Smoke and Carbon Monoxide Alarms
Studies show that more than 60 percent of deadly U.S. fires occur in homes that do not have smoke alarms installed or have alarms that do not function because of missing batteries, dead batteries or some other problem that keeps them from working properly. According to the National Fire Protection Association (NFPA), 40 percent of U.S. residential fire deaths result from fires in homes with no smoke alarms, while 23 percent occurred in homes without working smoke alarms.
National statistics show:
- On average, home fires kill 540 children ages 14 and under each year.
- 80 percent of the children who die in home fires are killed in homes without working smoke alarms.
- From 11 p.m. – 7 a.m., when people tend to be asleep and the home is dark, are the peak hours for home fire deaths.
- Only 23 percent of U.S. families have developed and practiced a home fire escape plan.
Smoke alarms should be installed in every bedroom, outside each separate sleeping area and on every level of the home, including the basement.

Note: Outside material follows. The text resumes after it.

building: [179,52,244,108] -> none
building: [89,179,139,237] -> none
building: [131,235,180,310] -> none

The NFPA also recommends that families interconnect all smoke alarms throughout the home so that if one alarm sounds, they all sound.

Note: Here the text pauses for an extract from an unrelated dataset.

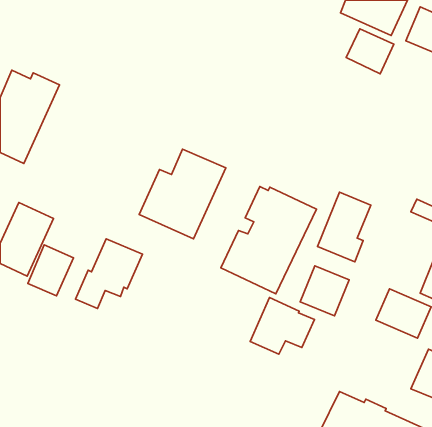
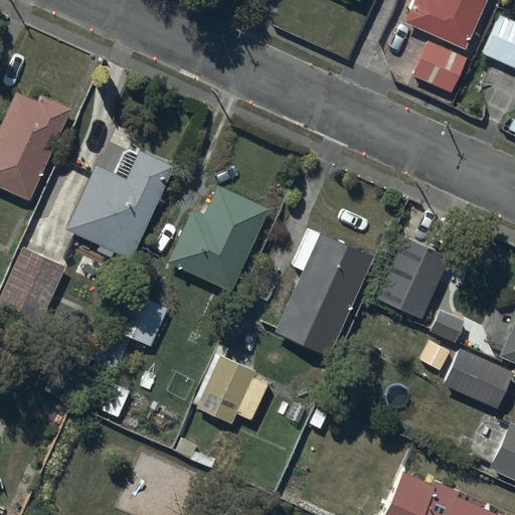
building: none -> [65,149,175,260]
building: [28,245,73,296] -> none
building: [300,266,349,316] -> none
building: [250,298,315,354] -> [197,355,274,422]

To ensure fire safety, families should regularly check smoke detectors by pushing the test button, plan at least two escape routes from their homes and practice those escape routes with the entire family. Batteries should be changed at least once a year and tested monthly to ensure that they are operating properly.
Carbon Monoxide Alarms
The National Safety Council reports that nearly 300 people die each year as a result of carbon monoxide poisoning. Carbon monoxide is often referred to as the silent killer, and is an invisible, odorless gas that is created when fuels burn incompletely. In the home, heating and cooking equipment that burn fuel can be sources of carbon monoxide.

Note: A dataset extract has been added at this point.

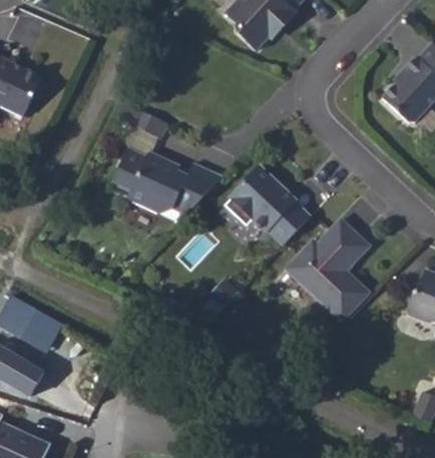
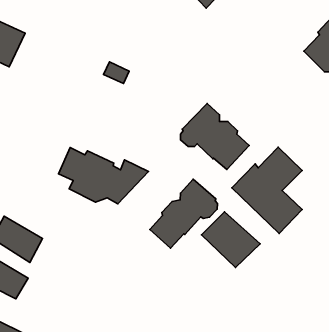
building: [114,143,224,211] -> [58,147,149,204]
building: none -> [150,179,217,248]
building: none -> [202,212,260,267]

Carbon monoxide detectors are designed to detect and warn of the presence of dangerous carbon monoxide gases. Carbon monoxide detectors should be installed on every level of a structure and in a central location near each sleeping area. For the best protection, NFPA recommends interconnecting all carbon monoxide detectors throughout the home, so that when one sounds, they all sound.
If a carbon monoxide detector sounds, families should immediately evacuate to a fresh air location outdoors or immediately get to an open window or open door. Make sure all family members are accounted for and call for help. It is important that families remain evacuated or in their fresh air location until emergency personnel arrive and make sure the home is safe.
To ensure carbon monoxide detectors are working properly, families should check alarms at least once a month and replace alarms according to the manufacturer’s descriptions.